Una volta soddisfatti, Belle infilò i vestiti in un sacco e li consegnò al loro nuovo proprietario. Leif pagò per lui.

- Prendilo come un regalo di benvenuto - disse, abbozzando un rapido sorriso.

- Torniamo a casa, adesso? - chiese Mira.

- Prima volevo portarti da un'altra parte, non ci metteremo molto - rispose Leif con fare misterioso. E lo portò in una bottega specializzata in attrezzatura per draghi e Domadraghi.

Mira si guardò attorno, affascinato: c'erano esposte selle come quelle che aveva visto Leif e Yorick utilizzare, delle bottiglie contenenti un liquido per lucidare le squame, dei profumi calmanti. E poi corde, coltelli, guanti, calzature speciali per Domadraghi.

Leif si rivolse al proprietario del negozio e gli chiese qualcosa. Egli se ne andò e tornò con dei coltellini che mise sul bancone.

- Ti piace intagliare il legno, vero? Scegline uno - disse il Domadraghi. Mira si avvicinò e li osservò; attaccato al manico c'era un cartellino col prezzo. Scelse il più economico e lo indicò a Leif, il quale scosse il capo. - Non badare al prezzo. Scegli quello che ti piace, Mira.

Il ragazzo obbedì e prese quello che più assomigliava al coltellino che aveva ricevuto in regalo dal padre, molto tempo addietro.

- Buona scelta - lo lodò Leif, prima di pagare. - Ora possiamo andare a casa.

- Grazie per tutti i regali - disse piano Mira, arrossendo, mentre tornavano a casa.

- Spero di aver rimediato alla pessima accoglienza dell'altra sera - borbottò Leif. Mira sorrise.

- Me ne sono già dimenticato - lo rassicurò. Il Domadraghi si concesse un sorriso.

Entrati in casa, Mira andò a cambiarsi e a riporre gli altri vestiti nell'armadio, mentre Leif andò a salutare il proprio drago.

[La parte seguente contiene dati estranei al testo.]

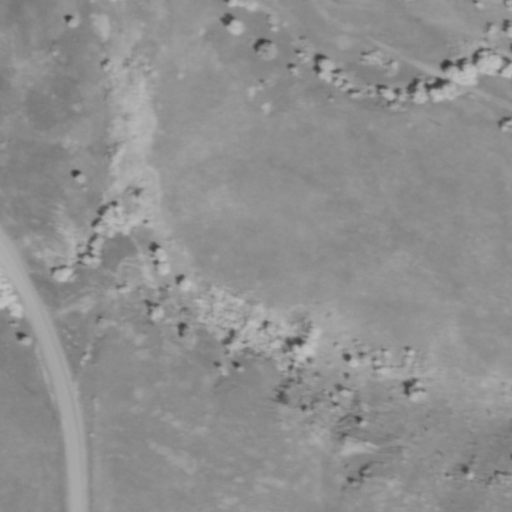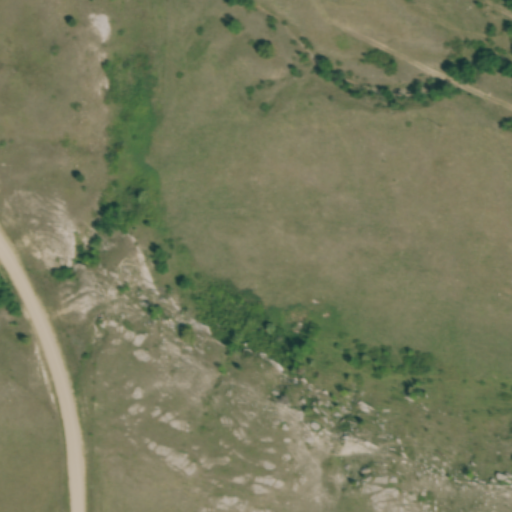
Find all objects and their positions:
road: (59, 373)
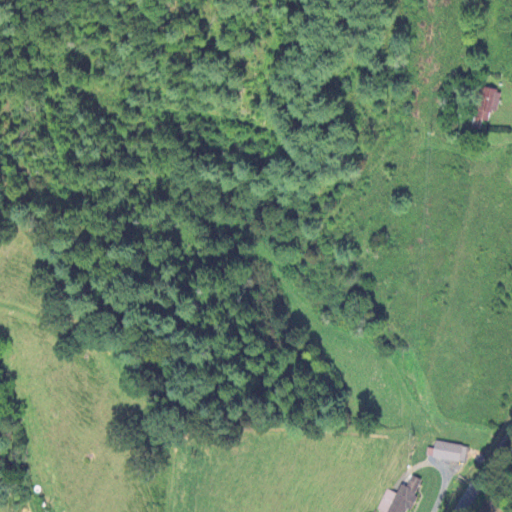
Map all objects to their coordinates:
building: (485, 106)
building: (449, 453)
road: (484, 468)
building: (399, 497)
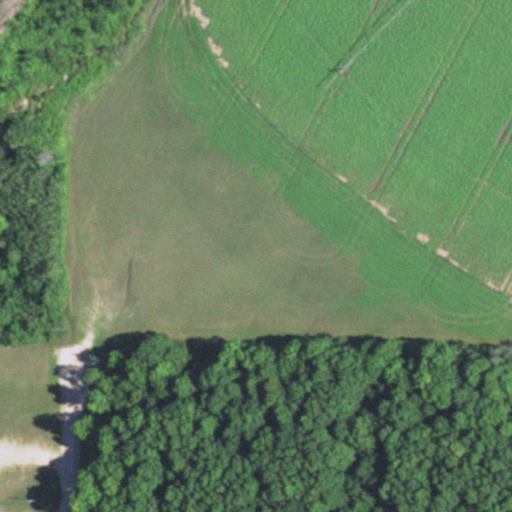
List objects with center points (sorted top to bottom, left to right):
road: (72, 431)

Si ritrovarono poco dopo, e il biondo si offrì di accompagnarlo a cercare del legno da intagliare. Poi, quando l'ebbero trovato, si sedette accanto a Mira a osservarlo.

Era bello, tutto concentrato, con indosso i vestiti che gli aveva comprato. Gli donavano.

Era bello.

Ed era bravo, apprese non molto più tardi. Suonava benissimo.

Glielo disse.

- Suoni benissimo, Mira.

Lui arrossì, balbettando un ringraziamento.

Era carino.

Leif si soffermò sulla sua bocca, e poi sul movimento delle sue dita.

- Hai mai intagliato qualcos'altro, oltre ai flauti? - gli domandò.

- No, ma ci potrei provare.

- Secondo me saresti bravo. Qua attorno c'è parecchia legna, puoi prenderla. Vado a fare un giro con Rubino. Ci vediamo a casa.

E se ne andò. Aveva bisogno di schiarirsi le idee, anzi no, di non pensare a nulla. E sul dorso di Rubino era il posto migliore per svuotare la mente.